During March, the closely watched ISM purchasing managers’ index fell to 51.3 percent from the 54.2 percent mark in February. Readings over 50 percent indicate that more manufacturers are expanding economic activities than contracting. It was the fourth consecutive month of expansion, however, the month-over-month deceleration surprised economists who were predicting another 54.2 percent reading.

The February reading was the lowest so far this year. In the past 12 months, the ISM manufacturing index has only showed contraction once, in November with a 49.9 percent reading. The average across the year is 51.7 percent.

The index of new orders also grew, albeit at a slower rate as well, registering 51.4 percent after a 57.8 percent reading in February.

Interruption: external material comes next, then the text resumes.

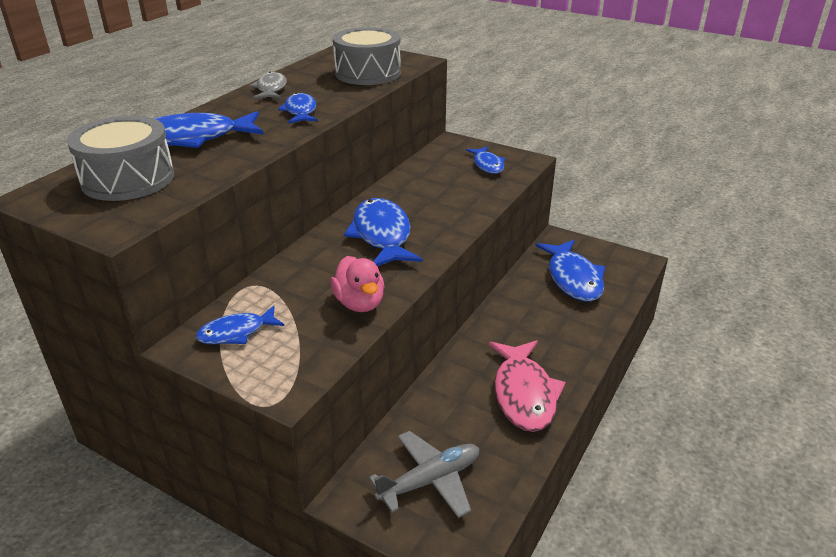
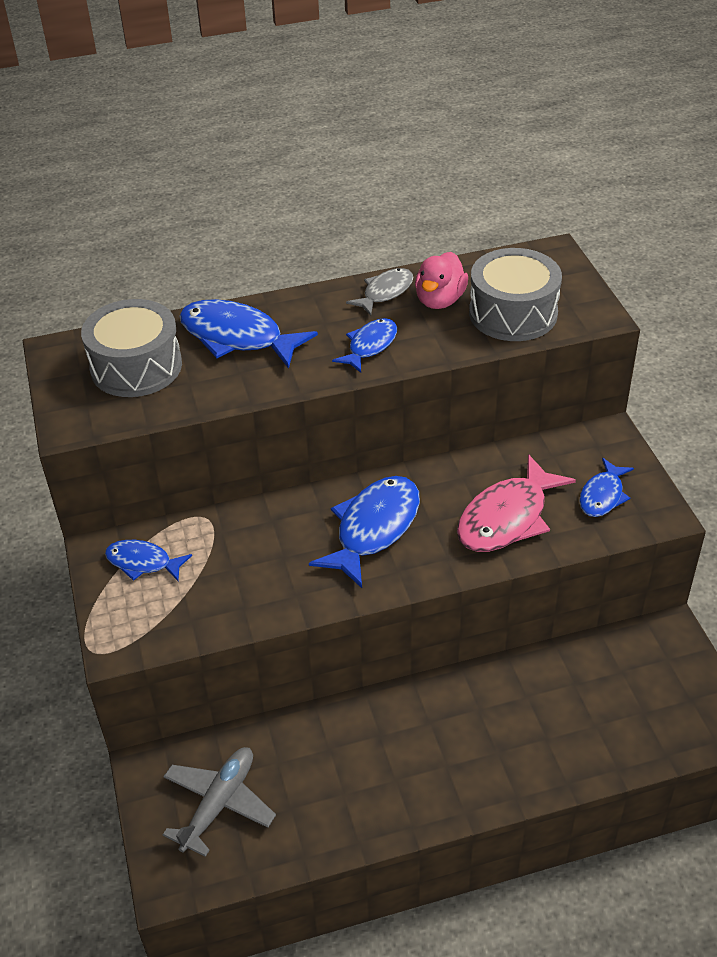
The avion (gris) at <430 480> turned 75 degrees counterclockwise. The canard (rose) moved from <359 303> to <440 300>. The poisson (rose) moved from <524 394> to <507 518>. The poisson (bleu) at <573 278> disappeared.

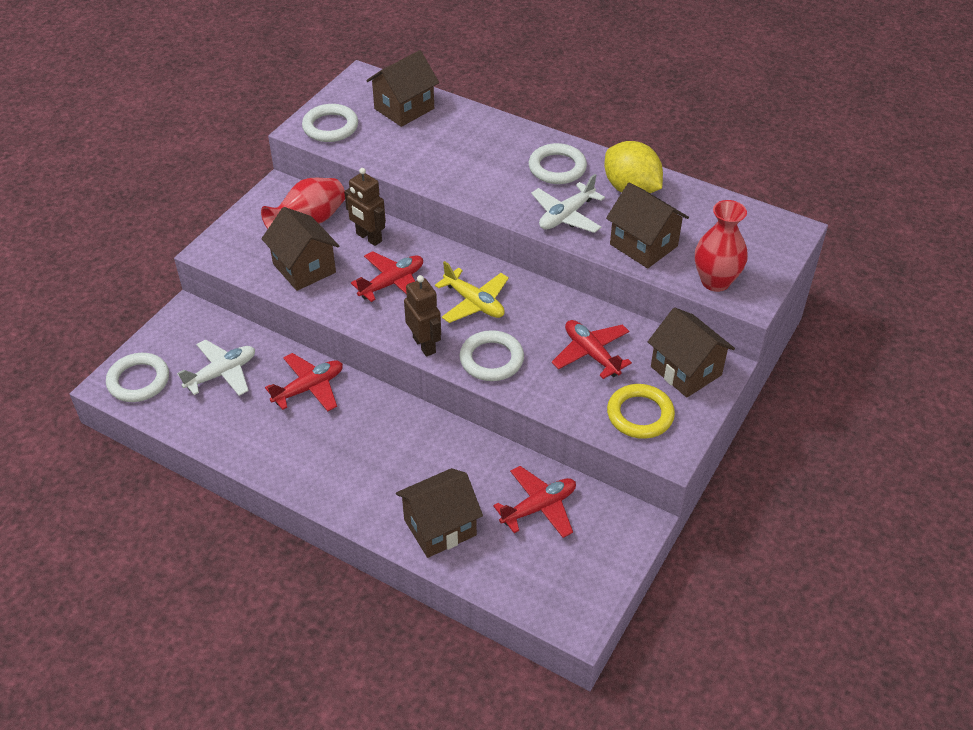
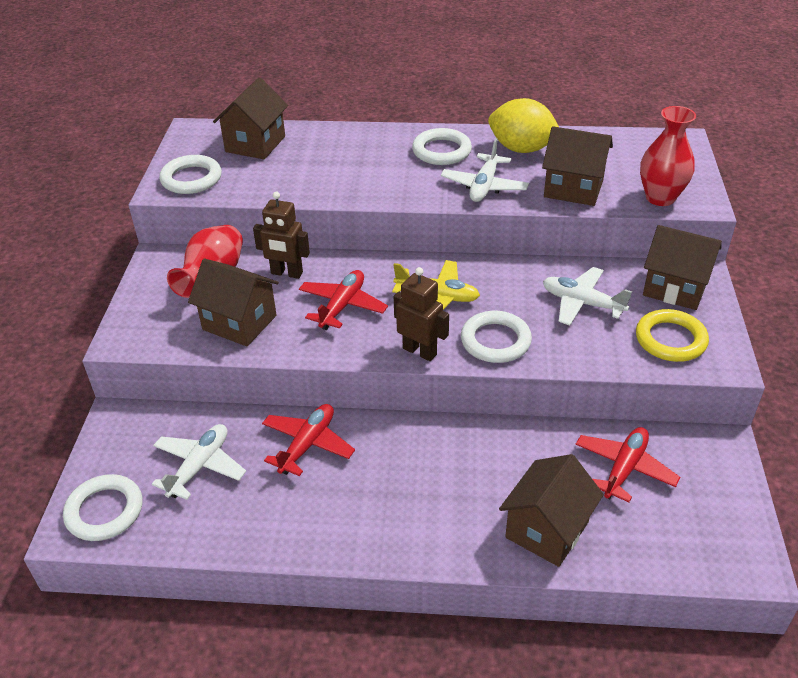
The avion (rouge) at <591 354> became the avion (blanc) at <582 303>.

Similarly, the Production Index dropped to 52.2 percent from 57.6 percent the month earlier.

The Employment Index was a bright spot in the report, increasing from 52.6 percent in February to 54.2 percent in March, which may bode well for the upcoming employment situation report coming from the Labor Department later this week. The Employment Index has now shown expansion in 42 straight months.

14 of the 18 manufacturing industries surveyed reported growth, led by expansions in wood products and furniture and related products. Petroleum and coal products, followed by chemical products paced the industries that registered contraction.
“While the second half of 2013 looks promising, the first half is a mixed bag,” said a computer and electronics product company in the report, while a fabricated metal products company said “Automotive is still very strong.” Three of the ten comments from survey respondents were directed at the government. These were: “Medical reimbursements from insurance companies, particularly Medicare, are slowing,” “Reduced government spending in the defense sector lowers business output” and “Post-election in the U.S. – companies within the oil and gas sector are still waiting for signs of some regulatory certainty or stability.”

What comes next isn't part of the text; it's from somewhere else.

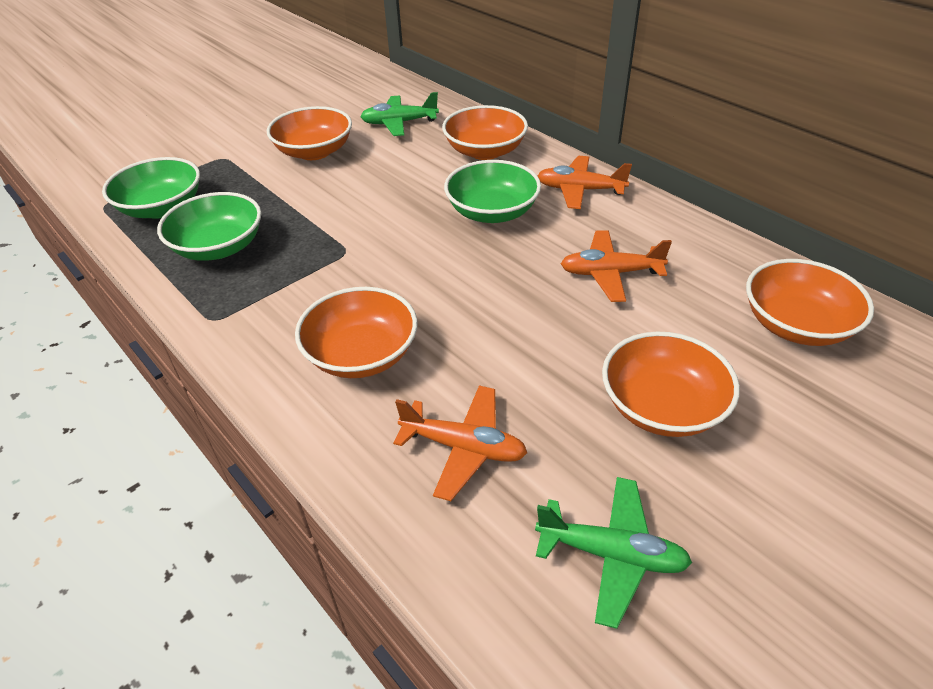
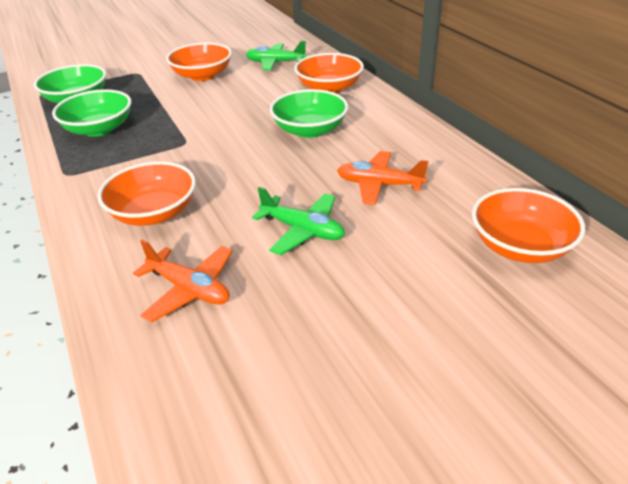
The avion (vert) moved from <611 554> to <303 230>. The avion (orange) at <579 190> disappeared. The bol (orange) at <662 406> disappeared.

The markets didn’t exactly come out on fire at the opening bell (although the Dow did manage to eke ahead to touch another new all-time high at 14,605.72), but following the ISM report they united turned into the red. Two hours into the trading day, the Dow Jones Industrial Average is down by 40 points, the S&P 500 is off by 9 points and the Nasdaq is lower by 26 points, pulled lower in part by Apple, Inc. (AAPL) docking another 1.5 percent after falling the past three trading sessions.